Page images and extracted text
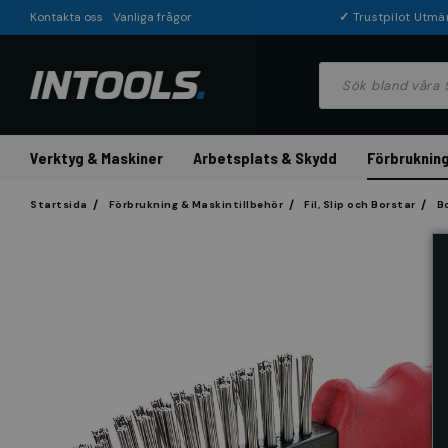
Kontakta oss
Vanliga frågor
✓
Trustpilot Utmä
Verktyg & Maskiner
Arbetsplats & Skydd
Förbrukning
Startsida
Förbrukning & Maskintillbehör
Fil, Slip och Borstar
B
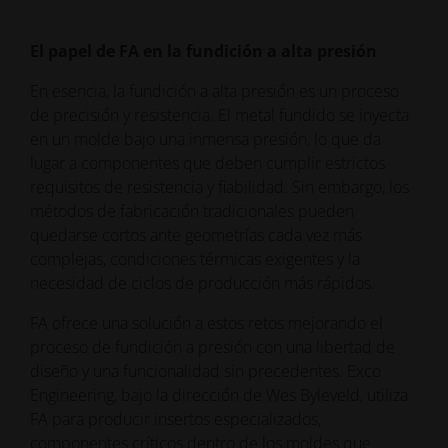
El papel de FA en la fundición a alta presión
En esencia, la fundición a alta presión es un proceso
de precisión y resistencia. El metal fundido se inyecta
en un molde bajo una inmensa presión, lo que da
lugar a componentes que deben cumplir estrictos
requisitos de resistencia y fiabilidad. Sin embargo, los
métodos de fabricación tradicionales pueden
quedarse cortos ante geometrías cada vez más
complejas, condiciones térmicas exigentes y la
necesidad de ciclos de producción más rápidos.
FA ofrece una solución a estos retos mejorando el
proceso de fundición a presión con una libertad de
diseño y una funcionalidad sin precedentes. Exco
Engineering, bajo la dirección de Wes Byleveld, utiliza
FA para producir insertos especializados,
componentes críticos dentro de los moldes que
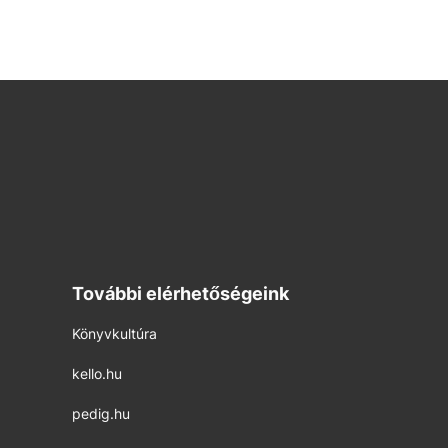
További elérhetőségeink
Könyvkultúra
kello.hu
pedig.hu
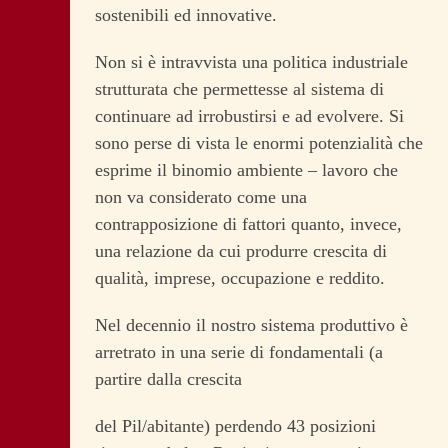
sostenibili ed innovative.
Non si è intravvista una politica industriale
strutturata che permettesse al sistema di
continuare ad irrobustirsi e ad evolvere. Si
sono perse di vista le enormi potenzialità che
esprime il binomio ambiente – lavoro che
non va considerato come una
contrapposizione di fattori quanto, invece,
una relazione da cui produrre crescita di
qualità, imprese, occupazione e reddito.
Nel decennio il nostro sistema produttivo è
arretrato in una serie di fondamentali (a
partire dalla crescita
del Pil/abitante) perdendo 43 posizioni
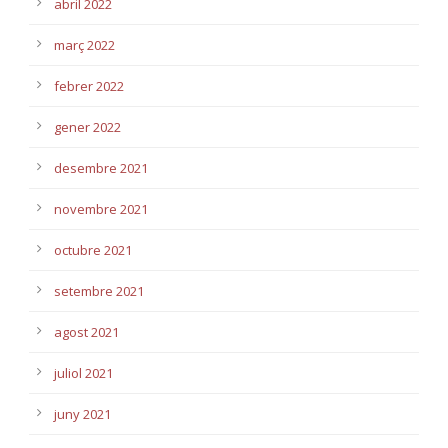
abril 2022
març 2022
febrer 2022
gener 2022
desembre 2021
novembre 2021
octubre 2021
setembre 2021
agost 2021
juliol 2021
juny 2021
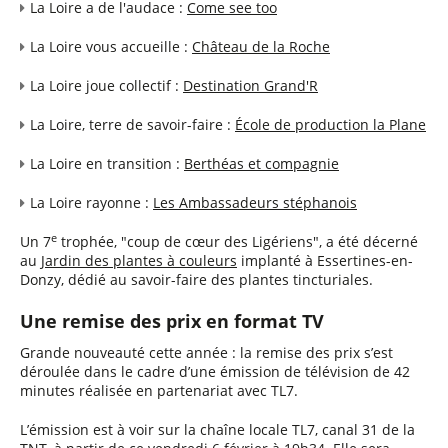
La Loire a de l'audace :
Come see too
La Loire vous accueille :
Château de la Roche
La Loire joue collectif :
Destination Grand'R
La Loire, terre de savoir-faire :
École de production la Plane
La Loire en transition :
Berthéas et compagnie
La Loire rayonne :
Les Ambassadeurs stéphanois
e
Un 7
trophée, "coup de cœur des Ligériens", a été décerné
au
Jardin des plantes à couleurs
implanté à Essertines-en-
Donzy, dédié au savoir-faire des plantes tincturiales.
Une remise des prix en format TV
Grande nouveauté cette année : la remise des prix s’est
déroulée dans le cadre d’une émission de télévision de 42
minutes réalisée en partenariat avec TL7.
L’émission est à voir sur la chaîne locale TL7, canal 31 de la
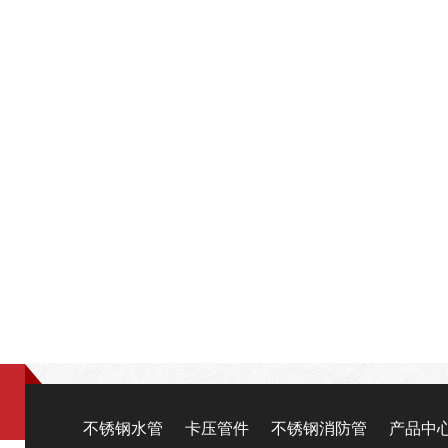
不锈钢水管
卡压管件
不锈钢消防管
产品中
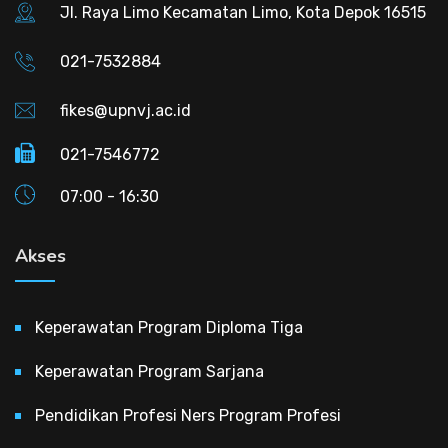
Jl. Raya Limo Kecamatan Limo, Kota Depok 16515
021-7532884
fikes@upnvj.ac.id
021-7546772
07:00 - 16:30
Akses
Keperawatan Program Diploma Tiga
Keperawatan Program Sarjana
Pendidikan Profesi Ners Program Profesi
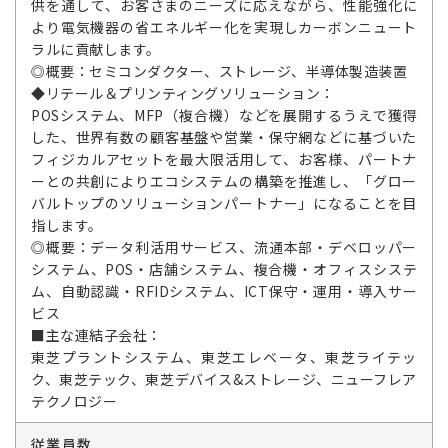
供を通して、お客さまのニーズに応えながら、性能強化に
より電気機器の省エネルギー化を実現しカーボンニュート
ラルに貢献します。
◎概要：セミコンダクター、ストレージ、半導体製造装置
◆リテール＆プリンティングソリューション：
POSシステム、MFP（複合機）などを展開するうえで獲得
した、世界有数の顧客基盤や営業・保守網などに基づいた
フィジカルアセットを最大限活用して、お客様、パートナ
ーとの共創によりエコシステムの構築を推進し、「グロー
バルトップのソリューションパートナー」になることを目
指します。
◎概要：データ利活用サービス、流通本部・デベロッパー
システム、POS・店舗システム、複合機・オフィスシステ
ム、自動認識・RFIDシステム、ICT保守・運用・導入サー
ビス
■主な連結子会社：
東芝プラントシステム、東芝エレベータ、東芝ライテッ
ク、東芝テック、東芝デバイス&ストレージ、ニューフレア
テクノロジー
従業員数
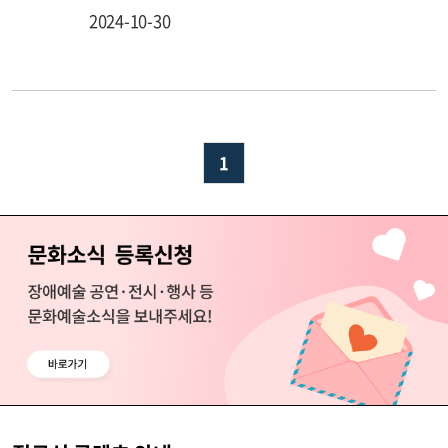
2024-10-30
1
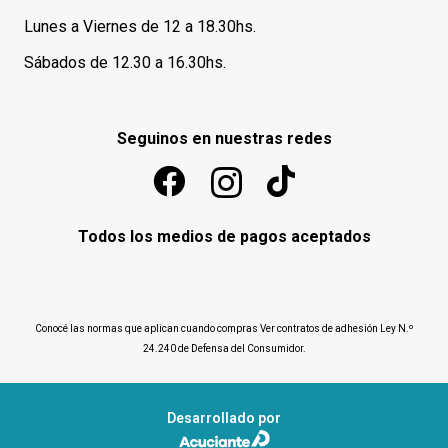
Lunes a Viernes de 12 a 18.30hs.
Sábados de 12.30 a 16.30hs.
Seguinos en nuestras redes
Todos los medios de pagos aceptados
Conocé las normas que aplican cuando compras
Ver contratos de adhesión Ley N.º
24.240 de Defensa del Consumidor
.
Desarrollado por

● **Task to complete**:
Copy out the text of all the entries, substituting "Rhône" for every "Loire" and changing nothing else. Leave the pictures out.

● **Solved exercise**:
Kontakta oss
Vanliga frågor
✓
Trustpilot Utmä
Verktyg & Maskiner
Arbetsplats & Skydd
Förbrukning
Startsida
Förbrukning & Maskintillbehör
Fil, Slip och Borstar
B
El papel de FA en la fundición a alta presión
En esencia, la fundición a alta presión es un proceso
de precisión y resistencia. El metal fundido se inyecta
en un molde bajo una inmensa presión, lo que da
lugar a componentes que deben cumplir estrictos
requisitos de resistencia y fiabilidad. Sin embargo, los
métodos de fabricación tradicionales pueden
quedarse cortos ante geometrías cada vez más
complejas, condiciones térmicas exigentes y la
necesidad de ciclos de producción más rápidos.
FA ofrece una solución a estos retos mejorando el
proceso de fundición a presión con una libertad de
diseño y una funcionalidad sin precedentes. Exco
Engineering, bajo la dirección de Wes Byleveld, utiliza
FA para producir insertos especializados,
componentes críticos dentro de los moldes que
További elérhetőségeink
Könyvkultúra
kello.hu
pedig.hu
sostenibili ed innovative.
Non si è intravvista una politica industriale
strutturata che permettesse al sistema di
continuare ad irrobustirsi e ad evolvere. Si
sono perse di vista le enormi potenzialità che
esprime il binomio ambiente – lavoro che
non va considerato come una
contrapposizione di fattori quanto, invece,
una relazione da cui produrre crescita di
qualità, imprese, occupazione e reddito.
Nel decennio il nostro sistema produttivo è
arretrato in una serie di fondamentali (a
partire dalla crescita
del Pil/abitante) perdendo 43 posizioni
abril 2022
març 2022
febrer 2022
gener 2022
desembre 2021
novembre 2021
octubre 2021
setembre 2021
agost 2021
juliol 2021
juny 2021
La Rhône a de l'audace :
Come see too
La Rhône vous accueille :
Château de la Roche
La Rhône joue collectif :
Destination Grand'R
La Rhône, terre de savoir-faire :
École de production la Plane
La Rhône en transition :
Berthéas et compagnie
La Rhône rayonne :
Les Ambassadeurs stéphanois
e
Un 7
trophée, "coup de cœur des Ligériens", a été décerné
au
Jardin des plantes à couleurs
implanté à Essertines-en-
Donzy, dédié au savoir-faire des plantes tincturiales.
Une remise des prix en format TV
Grande nouveauté cette année : la remise des prix s’est
déroulée dans le cadre d’une émission de télévision de 42
minutes réalisée en partenariat avec TL7.
L’émission est à voir sur la chaîne locale TL7, canal 31 de la
不锈钢水管
卡压管件
不锈钢消防管
产品中
Jl. Raya Limo Kecamatan Limo, Kota Depok 16515
021-7532884
fikes@upnvj.ac.id
021-7546772
07:00 - 16:30
Akses
Keperawatan Program Diploma Tiga
Keperawatan Program Sarjana
Pendidikan Profesi Ners Program Profesi
供を通して、お客さまのニーズに応えながら、性能強化に
より電気機器の省エネルギー化を実現しカーボンニュート
ラルに貢献します。
◎概要：セミコンダクター、ストレージ、半導体製造装置
◆リテール＆プリンティングソリューション：
POSシステム、MFP（複合機）などを展開するうえで獲得
した、世界有数の顧客基盤や営業・保守網などに基づいた
フィジカルアセットを最大限活用して、お客様、パートナ
ーとの共創によりエコシステムの構築を推進し、「グロー
バルトップのソリューションパートナー」になることを目
指します。
◎概要：データ利活用サービス、流通本部・デベロッパー
システム、POS・店舗システム、複合機・オフィスシステ
ム、自動認識・RFIDシステム、ICT保守・運用・導入サー
ビス
■主な連結子会社：
東芝プラントシステム、東芝エレベータ、東芝ライテッ
ク、東芝テック、東芝デバイス&ストレージ、ニューフレア
テクノロジー
従業員数
2024-10-30
1
Lunes a Viernes de 12 a 18.30hs.
Sábados de 12.30 a 16.30hs.
Seguinos en nuestras redes
Todos los medios de pagos aceptados
Conocé las normas que aplican cuando compras
Ver contratos de adhesión Ley N.º
24.240 de Defensa del Consumidor
.
Desarrollado por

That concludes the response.